A Rússia, o Irã e grupos armados apoiados por Teerã, como a milícia libanesa Hezbollah, aliaram-se ao exército de Al Assad. Já a Turquia e vários Estados do Golfo Pérsico tomaram partido de facções da oposição.
Os pedidos por democracia e liberdade deram lugar à crescente violência sectária. Alguns grupos rebeldes acusaram o regime de favorecer a minoria alauita em detrimento da maioria sunita da Síria.
E a intervenção de potências estrangeiras apenas aprofundou a divisão sectária. As facções islâmicas voltaram-se contra os alauitas, enquanto as milícias xiitas leais a Teerã, lideradas pelo Hezbollah, enviaram cada vez mais homens e armas para a Síria.
No vizinho Iraque, surgiu o grupo fundamentalista Estado Islâmico que aproveitou o caos para assumir o controle de parte do território sírio, estabelecendo a sua capital na cidade de Raqqa.
Em agosto de 2013, centenas de pessoas foram mortas em um ataque com armas químicas em uma área controlada pelos rebeldes perto de Damasco.
As potências ocidentais e a oposição culparam o regime de Assad, embora o governo tenha negado envolvimento. Finalmente, face à pressão internacional, Assad concordou em desmantelar o seu arsenal químico.
Mas isso não acabou com a longa lista de atrocidades na guerra civil. Houve mais ataques químicos e as comissões das Nações Unidas acusaram todos os lados no conflito de crimes de guerra, como homicídio e tortura.
Em 2015, o regime parecia pronto para cair, pois tinha perdido o controle de grandes áreas do país. Mas a intervenção militar da Rússia mudou o curso do conflito e permitiu que Al Assad recuperasse territórios importantes.
A guerra em Gaza
Entre 2018 e 2020, vários acordos internacionais estabeleceram que as forças governamentais controlavam a maior parte da Síria, e os rebeldes islâmicos e os guerrilheiros curdos mantinham redutos no norte e nordeste do país.
O panorama fortaleceu Assad, que aos poucos voltou ao cenário diplomático. A Síria foi readmitida na Liga Árabe e em 2023 os países árabes começaram a reabrir as suas embaixadas em Damasco.

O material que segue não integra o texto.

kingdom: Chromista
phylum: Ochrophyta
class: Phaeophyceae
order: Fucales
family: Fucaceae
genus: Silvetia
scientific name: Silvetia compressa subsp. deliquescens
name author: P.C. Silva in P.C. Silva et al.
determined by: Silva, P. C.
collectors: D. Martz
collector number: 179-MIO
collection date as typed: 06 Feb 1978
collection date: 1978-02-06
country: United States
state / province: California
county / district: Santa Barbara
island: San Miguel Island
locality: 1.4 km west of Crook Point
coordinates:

Embora o país vivesse uma situação econômica cada vez pior, castigada por anos de guerra, o presidente parecia ter resistido aos insurgentes.
Mas em outubro de 2023, a organização armada palestina Hamas lançou um ataque contra o sul de Israel, desencadeando uma guerra em Gaza que rapidamente repercutiu no Líbano, causando um impacto notável no Hezbollah, um dos principais apoiadores de Assad.
A ofensiva israelense causou pesadas baixas ao Hezbollah, inclusive com a morte do seu líder, Hassan Nasrallah.
No mesmo dia em que entrou em vigor um cessar-fogo no Líbano, os rebeldes sírios, liderados pelo Hajar Tahrir al-Sham (HTS), lançaram um ataque surpresa e tomaram Aleppo, a segunda cidade do país.
Quase sem qualquer oposição, os insurgentes continuaram avançando e a tomando cidades. Areas do sul começaram a escapar ao controle governamental.
À medida que se tornou claro que nem a Rússia nem o Irã poderiam estar em posição de ajudá-lo desta vez, a situação do presidente sírio ficou precária.
As notícias das últimas horas sugerem que Al Assad não resistiu desta vez ao impulso dos seus inimigos, com informações em vários meios de comunicação — confirmada pela Rússia — de que ele deixou o país em um avião privado.